At Platoon 22 we are working to combat the ever-rising Veteran suicide rate. Each day, more than twenty of our Veterans are lost to suicide. To combat these numbers civic engagement is key.
“It’s the importance of sharing the stories of our veterans in the struggle. A lot of folks look at mental health as like this incurable thing. We understand it’s going to be a long road back, but we fully expect you to come back. We don’t extend as, as a society, that same expectation to people that are suffering with various forms of mental health crisis or issues. It’s like if you’re crazy, you’re going to always be crazy.
A lot of times it just takes people learning how to cope with the issues and things they have. I still have depression, but I’ve learned how to manage that and learn how to mitigate it. I still have PTS, I’m gonna always have PTS. But what I learned through my process and what we want to be able to show people through Platoon 22 is that yes, going through a traumatic experience is traumatic and will leave scars.
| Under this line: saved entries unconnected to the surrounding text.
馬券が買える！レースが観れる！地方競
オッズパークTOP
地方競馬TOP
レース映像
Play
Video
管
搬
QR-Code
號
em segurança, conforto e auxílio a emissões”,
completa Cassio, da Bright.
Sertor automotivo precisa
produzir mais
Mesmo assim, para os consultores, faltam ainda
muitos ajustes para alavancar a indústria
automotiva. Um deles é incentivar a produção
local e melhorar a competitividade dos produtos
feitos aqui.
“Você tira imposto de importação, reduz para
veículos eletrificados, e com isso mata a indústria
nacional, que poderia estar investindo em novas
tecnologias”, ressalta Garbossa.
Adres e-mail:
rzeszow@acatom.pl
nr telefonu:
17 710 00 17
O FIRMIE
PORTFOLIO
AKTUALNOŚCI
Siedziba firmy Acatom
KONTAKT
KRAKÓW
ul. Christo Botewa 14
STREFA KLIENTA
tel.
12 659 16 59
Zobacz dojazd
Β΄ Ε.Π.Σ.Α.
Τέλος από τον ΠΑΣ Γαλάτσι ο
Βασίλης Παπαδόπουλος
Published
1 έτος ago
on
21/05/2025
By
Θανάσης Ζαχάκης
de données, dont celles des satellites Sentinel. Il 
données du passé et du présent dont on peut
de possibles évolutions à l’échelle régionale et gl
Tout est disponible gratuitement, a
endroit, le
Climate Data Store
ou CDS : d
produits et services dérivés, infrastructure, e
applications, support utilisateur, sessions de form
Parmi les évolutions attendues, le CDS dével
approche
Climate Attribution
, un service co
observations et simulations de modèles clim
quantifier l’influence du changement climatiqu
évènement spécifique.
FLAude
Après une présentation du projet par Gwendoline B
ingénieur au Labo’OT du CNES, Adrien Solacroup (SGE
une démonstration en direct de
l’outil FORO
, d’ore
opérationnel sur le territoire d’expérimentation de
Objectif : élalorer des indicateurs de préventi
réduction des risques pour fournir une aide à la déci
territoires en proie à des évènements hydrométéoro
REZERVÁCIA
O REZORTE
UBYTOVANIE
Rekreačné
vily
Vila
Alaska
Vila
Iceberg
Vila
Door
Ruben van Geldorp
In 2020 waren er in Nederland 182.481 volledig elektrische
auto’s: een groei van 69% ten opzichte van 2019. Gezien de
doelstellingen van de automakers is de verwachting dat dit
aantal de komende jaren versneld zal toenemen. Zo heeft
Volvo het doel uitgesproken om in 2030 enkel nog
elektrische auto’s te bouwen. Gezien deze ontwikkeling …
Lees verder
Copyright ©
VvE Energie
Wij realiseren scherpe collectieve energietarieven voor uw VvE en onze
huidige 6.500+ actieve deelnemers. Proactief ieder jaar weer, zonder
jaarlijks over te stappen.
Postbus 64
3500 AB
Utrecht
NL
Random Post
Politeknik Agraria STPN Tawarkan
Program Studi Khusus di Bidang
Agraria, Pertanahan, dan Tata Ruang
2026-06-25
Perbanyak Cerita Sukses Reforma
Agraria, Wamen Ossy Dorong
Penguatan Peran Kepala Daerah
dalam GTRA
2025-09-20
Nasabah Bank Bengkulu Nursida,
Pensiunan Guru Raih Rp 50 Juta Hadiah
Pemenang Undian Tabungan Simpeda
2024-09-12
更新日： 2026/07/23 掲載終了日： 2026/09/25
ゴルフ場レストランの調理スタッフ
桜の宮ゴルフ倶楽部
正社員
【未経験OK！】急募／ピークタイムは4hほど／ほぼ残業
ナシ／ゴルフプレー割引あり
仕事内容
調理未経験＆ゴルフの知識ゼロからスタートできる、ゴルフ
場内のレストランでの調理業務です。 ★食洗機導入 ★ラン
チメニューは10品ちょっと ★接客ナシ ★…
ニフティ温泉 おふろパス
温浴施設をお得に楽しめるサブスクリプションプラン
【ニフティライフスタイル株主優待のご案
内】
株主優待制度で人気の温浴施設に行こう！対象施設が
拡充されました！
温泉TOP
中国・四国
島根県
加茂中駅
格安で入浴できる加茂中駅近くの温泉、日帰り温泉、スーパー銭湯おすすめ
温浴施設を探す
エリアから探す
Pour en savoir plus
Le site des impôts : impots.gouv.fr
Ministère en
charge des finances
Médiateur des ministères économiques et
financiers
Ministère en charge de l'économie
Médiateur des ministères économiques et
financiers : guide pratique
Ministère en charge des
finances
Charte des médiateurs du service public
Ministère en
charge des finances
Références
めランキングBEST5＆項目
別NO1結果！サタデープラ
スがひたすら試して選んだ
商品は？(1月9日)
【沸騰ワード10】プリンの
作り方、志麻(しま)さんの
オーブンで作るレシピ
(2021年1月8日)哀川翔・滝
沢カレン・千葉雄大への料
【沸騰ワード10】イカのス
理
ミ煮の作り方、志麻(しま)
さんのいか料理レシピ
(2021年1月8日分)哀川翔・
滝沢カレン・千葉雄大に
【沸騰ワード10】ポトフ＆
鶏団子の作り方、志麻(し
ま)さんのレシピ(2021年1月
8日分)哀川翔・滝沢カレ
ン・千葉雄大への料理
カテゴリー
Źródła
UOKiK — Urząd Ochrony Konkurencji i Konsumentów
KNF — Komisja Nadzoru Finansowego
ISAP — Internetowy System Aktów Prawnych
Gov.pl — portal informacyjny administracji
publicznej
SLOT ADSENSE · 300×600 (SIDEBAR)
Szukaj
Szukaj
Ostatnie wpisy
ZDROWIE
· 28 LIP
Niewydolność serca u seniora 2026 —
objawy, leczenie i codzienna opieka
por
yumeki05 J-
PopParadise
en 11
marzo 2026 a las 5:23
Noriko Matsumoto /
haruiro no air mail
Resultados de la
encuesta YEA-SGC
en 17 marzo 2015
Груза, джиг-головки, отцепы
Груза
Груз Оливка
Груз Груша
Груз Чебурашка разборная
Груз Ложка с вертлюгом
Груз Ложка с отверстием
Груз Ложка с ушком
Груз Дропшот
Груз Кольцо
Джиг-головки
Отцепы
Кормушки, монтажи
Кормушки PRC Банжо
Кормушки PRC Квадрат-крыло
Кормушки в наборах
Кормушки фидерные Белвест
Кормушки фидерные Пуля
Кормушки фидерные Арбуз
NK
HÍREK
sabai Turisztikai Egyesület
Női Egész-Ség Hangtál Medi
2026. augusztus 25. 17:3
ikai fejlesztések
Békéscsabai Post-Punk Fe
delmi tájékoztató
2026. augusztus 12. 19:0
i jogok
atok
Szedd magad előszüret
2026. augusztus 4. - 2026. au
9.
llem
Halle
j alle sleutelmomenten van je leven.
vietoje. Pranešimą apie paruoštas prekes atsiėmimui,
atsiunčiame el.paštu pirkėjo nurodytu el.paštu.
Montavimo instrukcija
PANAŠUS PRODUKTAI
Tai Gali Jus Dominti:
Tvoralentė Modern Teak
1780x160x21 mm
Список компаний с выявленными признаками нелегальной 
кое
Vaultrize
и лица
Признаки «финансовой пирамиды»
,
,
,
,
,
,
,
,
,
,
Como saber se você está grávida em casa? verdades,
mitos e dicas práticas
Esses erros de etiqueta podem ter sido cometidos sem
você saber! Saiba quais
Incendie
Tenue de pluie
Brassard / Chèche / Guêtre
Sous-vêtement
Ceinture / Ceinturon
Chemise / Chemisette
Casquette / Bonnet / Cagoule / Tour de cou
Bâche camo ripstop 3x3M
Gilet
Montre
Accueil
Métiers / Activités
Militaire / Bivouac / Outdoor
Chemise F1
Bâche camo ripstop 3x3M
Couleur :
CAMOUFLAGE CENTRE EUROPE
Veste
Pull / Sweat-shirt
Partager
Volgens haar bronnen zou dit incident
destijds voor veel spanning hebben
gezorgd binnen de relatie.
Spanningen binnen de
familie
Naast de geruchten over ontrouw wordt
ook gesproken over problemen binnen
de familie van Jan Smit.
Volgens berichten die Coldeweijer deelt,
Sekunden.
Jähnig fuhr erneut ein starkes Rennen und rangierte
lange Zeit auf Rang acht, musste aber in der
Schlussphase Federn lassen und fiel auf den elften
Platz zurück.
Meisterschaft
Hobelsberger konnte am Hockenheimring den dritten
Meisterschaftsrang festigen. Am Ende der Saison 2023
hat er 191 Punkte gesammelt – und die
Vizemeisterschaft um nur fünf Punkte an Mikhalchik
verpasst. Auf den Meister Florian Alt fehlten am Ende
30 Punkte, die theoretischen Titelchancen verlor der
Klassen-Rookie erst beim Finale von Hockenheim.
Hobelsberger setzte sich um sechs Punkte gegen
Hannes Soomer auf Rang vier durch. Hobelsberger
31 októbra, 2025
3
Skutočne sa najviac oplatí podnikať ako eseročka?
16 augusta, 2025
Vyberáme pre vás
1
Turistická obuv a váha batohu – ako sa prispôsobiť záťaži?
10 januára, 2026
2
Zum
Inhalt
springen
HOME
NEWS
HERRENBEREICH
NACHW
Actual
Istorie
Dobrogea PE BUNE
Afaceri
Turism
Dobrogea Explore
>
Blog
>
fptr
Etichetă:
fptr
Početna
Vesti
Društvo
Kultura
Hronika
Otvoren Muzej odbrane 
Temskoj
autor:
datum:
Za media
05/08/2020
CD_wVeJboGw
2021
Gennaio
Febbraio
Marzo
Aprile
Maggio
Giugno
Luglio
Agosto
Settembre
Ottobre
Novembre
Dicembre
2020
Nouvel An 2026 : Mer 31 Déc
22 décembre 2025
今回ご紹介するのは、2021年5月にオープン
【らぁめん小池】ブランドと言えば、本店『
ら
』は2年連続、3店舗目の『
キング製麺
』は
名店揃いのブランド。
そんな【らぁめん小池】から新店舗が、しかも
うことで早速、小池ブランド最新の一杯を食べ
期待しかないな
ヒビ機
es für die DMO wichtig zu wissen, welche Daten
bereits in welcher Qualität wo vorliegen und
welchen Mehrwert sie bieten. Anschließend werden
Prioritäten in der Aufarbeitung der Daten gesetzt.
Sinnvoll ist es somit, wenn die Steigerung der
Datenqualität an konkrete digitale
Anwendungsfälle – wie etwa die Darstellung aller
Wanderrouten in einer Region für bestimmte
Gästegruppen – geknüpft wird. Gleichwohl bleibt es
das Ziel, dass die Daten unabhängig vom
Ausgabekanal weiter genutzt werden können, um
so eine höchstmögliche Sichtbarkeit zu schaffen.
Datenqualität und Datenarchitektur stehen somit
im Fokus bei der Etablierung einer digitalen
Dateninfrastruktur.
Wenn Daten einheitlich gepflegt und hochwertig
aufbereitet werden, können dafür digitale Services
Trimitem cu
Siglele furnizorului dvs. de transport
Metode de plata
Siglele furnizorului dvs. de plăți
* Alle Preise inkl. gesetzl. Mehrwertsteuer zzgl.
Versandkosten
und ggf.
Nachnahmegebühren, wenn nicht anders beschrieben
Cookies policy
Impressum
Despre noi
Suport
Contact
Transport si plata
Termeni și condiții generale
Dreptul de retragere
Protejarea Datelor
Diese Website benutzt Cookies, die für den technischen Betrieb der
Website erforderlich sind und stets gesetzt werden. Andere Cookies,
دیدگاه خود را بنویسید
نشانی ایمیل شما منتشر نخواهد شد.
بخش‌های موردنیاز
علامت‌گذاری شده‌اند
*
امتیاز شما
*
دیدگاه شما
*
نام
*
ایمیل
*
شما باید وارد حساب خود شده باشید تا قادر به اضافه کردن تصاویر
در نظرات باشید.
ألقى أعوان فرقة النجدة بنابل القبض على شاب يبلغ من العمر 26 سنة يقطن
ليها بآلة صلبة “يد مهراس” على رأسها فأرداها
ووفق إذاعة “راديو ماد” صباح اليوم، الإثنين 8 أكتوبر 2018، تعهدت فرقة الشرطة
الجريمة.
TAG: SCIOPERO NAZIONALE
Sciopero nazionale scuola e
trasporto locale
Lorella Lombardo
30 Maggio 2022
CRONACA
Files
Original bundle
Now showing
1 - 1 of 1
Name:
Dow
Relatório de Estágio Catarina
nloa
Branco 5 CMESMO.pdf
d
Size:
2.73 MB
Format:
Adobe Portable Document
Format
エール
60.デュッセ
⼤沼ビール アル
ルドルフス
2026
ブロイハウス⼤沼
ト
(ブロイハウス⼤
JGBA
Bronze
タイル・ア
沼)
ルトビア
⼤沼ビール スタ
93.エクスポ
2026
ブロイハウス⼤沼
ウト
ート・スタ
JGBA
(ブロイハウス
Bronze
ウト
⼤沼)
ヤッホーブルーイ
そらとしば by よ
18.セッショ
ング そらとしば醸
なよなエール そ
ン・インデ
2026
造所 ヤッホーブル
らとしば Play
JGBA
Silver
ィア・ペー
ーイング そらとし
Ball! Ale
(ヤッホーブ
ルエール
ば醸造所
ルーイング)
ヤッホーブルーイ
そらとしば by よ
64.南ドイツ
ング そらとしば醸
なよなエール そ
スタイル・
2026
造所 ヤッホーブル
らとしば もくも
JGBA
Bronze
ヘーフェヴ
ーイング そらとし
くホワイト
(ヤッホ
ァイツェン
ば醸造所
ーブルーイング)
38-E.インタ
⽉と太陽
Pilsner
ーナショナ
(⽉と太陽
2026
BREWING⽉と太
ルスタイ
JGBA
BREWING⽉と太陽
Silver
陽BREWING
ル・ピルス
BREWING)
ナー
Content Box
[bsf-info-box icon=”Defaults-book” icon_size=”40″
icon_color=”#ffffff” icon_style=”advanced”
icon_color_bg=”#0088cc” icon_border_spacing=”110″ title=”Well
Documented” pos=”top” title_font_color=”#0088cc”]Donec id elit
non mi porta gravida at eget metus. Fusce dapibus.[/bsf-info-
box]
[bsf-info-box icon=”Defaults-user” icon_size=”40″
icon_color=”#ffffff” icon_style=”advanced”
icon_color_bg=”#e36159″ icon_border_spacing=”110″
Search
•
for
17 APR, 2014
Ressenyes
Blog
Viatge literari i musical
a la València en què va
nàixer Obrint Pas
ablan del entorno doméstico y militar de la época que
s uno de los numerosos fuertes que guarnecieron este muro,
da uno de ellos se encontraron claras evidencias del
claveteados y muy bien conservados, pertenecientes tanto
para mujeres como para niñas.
But if you learn how to navigate that process, and if you find the way to develop the resolve to get through the other side of it, it makes navigating life so much better. And that’s the plain truth that a lot of folks just don’t want to admit. You’re going to get hit with more stuff, right? I don’t care how much trauma you went through, you will continue to have trauma up until the day that you die. And if you don’t learn how to manage and mitigate the trauma that has already happened in your life, then 100% that next trauma might be the thing that does you in. Our goal is to show people that it’s not just about having PTSD or PTS, It’s about having PTSG, which is post traumatic growth. Not only can you survive post suicide, or post depression, or anxiety or whatever you’re dealing with, if you learn how to navigate that, you can actually thrive. ”
Danny Farrar, Co-Founder
With this epidemic running through our ranks, we must stand together and win this war.